2020年01月06日 公開
2022年10月27日 更新
アメリカの対中国問題を考える際、ファーウェイの事案も絡んでくる。
ファーウェイの孟晩舟副会長兼最高財務責任者(CFO)が逮捕されたが、これはアメリカの対イラン制裁と大きく関係している。孟氏の起訴事実は、対イラン制裁に違反し、イランへ売ってはいけない技術を売ったという不正取引などである。これは、イランへの制裁に反する行為にほかならない。
現在、ファーウェイに対する規制は、EAR(米国輸出管理規則)に基づくものしかない。しかし、将来はファーウェイや孟晩舟副会長ら関係者をSDNリスト(経済制裁の対象となる人や法人のリスト)に入れ、アメリカ企業との取引を禁じることも視野に入れている。
アメリカとしては「いつでも金融制裁はかけられる」というカードを持っているわけで、近い将来、その切り札を出してくる可能性があることは覚えておくべきであろう。

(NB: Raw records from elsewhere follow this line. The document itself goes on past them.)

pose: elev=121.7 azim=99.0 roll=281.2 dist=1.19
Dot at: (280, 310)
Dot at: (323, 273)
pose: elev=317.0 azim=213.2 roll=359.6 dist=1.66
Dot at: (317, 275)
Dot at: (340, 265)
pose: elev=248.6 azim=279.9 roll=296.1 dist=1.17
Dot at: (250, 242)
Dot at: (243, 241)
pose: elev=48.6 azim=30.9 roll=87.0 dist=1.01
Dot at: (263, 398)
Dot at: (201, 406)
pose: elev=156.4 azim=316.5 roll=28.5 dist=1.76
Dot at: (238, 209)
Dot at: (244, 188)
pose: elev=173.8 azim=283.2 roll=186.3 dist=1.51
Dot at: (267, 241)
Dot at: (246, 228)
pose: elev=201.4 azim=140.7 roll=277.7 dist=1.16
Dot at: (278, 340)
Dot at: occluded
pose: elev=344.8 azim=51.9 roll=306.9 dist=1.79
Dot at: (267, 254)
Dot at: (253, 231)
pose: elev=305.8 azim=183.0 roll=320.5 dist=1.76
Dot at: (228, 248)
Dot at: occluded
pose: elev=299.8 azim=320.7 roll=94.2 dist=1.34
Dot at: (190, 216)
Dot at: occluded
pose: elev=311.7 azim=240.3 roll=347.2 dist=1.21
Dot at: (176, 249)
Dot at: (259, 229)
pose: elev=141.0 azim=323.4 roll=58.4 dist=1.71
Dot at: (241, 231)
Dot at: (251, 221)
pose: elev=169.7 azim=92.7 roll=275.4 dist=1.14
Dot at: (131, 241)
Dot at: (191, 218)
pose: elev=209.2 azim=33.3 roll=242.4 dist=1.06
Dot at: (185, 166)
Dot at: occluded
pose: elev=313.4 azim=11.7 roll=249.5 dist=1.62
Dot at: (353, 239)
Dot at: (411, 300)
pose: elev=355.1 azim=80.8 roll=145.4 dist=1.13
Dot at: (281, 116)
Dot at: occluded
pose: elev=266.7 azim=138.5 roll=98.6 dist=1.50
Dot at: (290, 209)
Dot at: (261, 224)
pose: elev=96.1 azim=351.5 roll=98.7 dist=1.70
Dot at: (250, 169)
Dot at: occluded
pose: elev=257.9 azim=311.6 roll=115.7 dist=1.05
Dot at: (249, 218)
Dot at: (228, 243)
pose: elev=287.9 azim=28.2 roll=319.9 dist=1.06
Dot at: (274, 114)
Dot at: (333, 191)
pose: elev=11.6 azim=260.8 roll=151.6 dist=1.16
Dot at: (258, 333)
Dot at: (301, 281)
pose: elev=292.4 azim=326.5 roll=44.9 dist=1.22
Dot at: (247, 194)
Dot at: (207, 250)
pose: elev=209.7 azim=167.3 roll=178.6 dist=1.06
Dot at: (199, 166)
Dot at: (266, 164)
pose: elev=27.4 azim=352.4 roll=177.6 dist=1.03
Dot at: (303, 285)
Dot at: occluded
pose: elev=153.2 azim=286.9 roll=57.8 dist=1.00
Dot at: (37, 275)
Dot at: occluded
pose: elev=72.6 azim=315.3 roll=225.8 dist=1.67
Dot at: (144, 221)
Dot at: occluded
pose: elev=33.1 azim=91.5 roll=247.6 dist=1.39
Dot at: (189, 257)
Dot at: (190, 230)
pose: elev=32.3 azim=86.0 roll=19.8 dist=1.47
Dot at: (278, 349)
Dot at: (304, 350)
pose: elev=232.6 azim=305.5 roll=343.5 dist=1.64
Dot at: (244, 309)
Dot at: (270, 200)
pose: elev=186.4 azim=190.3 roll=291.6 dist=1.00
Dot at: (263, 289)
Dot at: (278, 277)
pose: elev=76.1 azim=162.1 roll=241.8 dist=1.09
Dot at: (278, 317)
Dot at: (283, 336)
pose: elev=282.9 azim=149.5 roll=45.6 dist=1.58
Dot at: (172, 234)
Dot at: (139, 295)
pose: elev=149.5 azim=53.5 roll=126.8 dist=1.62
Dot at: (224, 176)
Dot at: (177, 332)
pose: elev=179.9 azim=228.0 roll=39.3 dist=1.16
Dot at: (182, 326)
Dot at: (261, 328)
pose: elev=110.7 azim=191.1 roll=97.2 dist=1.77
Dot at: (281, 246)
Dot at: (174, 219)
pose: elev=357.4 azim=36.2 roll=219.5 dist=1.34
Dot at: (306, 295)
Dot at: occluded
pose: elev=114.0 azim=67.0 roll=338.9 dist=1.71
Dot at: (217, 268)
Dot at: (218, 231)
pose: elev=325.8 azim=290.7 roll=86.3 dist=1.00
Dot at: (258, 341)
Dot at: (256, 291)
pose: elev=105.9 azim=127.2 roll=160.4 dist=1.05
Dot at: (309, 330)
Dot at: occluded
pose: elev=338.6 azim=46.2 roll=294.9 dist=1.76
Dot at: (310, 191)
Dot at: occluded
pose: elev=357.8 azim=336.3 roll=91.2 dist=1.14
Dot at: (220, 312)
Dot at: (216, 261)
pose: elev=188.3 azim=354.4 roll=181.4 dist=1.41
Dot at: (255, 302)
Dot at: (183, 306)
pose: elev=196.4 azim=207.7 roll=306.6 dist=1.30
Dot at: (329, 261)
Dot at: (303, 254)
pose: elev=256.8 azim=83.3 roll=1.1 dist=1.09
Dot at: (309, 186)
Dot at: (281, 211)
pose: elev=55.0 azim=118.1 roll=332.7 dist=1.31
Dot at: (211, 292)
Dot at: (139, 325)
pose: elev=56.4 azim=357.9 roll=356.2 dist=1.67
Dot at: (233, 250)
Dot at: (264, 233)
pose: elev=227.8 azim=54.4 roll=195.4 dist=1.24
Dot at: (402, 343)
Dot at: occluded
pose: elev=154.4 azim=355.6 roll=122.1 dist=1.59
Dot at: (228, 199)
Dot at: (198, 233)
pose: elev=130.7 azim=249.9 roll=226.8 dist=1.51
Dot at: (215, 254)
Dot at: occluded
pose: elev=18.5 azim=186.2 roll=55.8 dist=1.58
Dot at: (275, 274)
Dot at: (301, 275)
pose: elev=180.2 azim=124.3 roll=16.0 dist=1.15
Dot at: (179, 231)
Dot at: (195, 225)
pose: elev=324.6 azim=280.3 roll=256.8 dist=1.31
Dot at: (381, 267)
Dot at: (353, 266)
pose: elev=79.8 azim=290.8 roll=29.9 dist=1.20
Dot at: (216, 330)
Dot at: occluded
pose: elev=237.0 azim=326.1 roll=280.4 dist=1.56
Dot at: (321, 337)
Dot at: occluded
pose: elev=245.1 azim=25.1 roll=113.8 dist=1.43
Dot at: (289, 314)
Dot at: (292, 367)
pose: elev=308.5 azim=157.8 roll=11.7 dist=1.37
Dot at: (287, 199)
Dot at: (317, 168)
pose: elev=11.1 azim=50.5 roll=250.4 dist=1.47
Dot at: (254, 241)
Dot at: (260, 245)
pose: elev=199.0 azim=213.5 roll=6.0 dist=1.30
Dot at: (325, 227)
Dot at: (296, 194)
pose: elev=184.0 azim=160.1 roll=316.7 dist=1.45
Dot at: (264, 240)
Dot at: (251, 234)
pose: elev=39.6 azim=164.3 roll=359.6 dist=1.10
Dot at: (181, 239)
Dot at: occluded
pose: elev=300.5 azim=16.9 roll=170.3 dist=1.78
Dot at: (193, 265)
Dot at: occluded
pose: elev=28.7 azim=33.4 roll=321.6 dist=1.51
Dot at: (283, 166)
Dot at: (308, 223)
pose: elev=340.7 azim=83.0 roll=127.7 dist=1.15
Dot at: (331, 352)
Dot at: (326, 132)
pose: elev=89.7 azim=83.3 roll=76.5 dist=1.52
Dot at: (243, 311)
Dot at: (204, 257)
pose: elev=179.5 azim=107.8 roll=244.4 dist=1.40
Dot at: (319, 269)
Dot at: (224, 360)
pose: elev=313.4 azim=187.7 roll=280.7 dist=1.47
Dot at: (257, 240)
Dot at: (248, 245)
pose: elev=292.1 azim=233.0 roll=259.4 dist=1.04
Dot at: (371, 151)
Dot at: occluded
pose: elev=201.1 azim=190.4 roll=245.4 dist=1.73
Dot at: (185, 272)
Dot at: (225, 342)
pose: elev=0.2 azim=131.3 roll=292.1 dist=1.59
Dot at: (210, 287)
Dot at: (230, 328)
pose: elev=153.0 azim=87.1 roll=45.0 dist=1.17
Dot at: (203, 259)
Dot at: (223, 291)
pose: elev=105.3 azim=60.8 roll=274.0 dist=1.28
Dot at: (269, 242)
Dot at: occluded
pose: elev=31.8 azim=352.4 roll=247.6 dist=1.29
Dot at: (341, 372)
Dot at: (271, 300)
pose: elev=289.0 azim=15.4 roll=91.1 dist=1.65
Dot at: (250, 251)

アメリカはもともと、自らの外交政策に反する活動を行なっていたファーウェイを叩き潰すことを考えていたのは明らかである。
そのためには、ファーウェイに金融制裁をかけて海外経由の決済を不能にすればいい。そうすればファーウェイにCPUを売る企業はなくなり、ファーウェイから製品を買ったとしても、代金の振込口座がなくなるから取引自体ができない。まさに打つ手なしである。
アメリカの一連の動きを見ていると、そうした最終的な手段が決して脅しではないことは確かである。今後のイランに対する中国企業の出方次第では、アメリカによる厳しい制裁が現実味を帯びてくるだろう。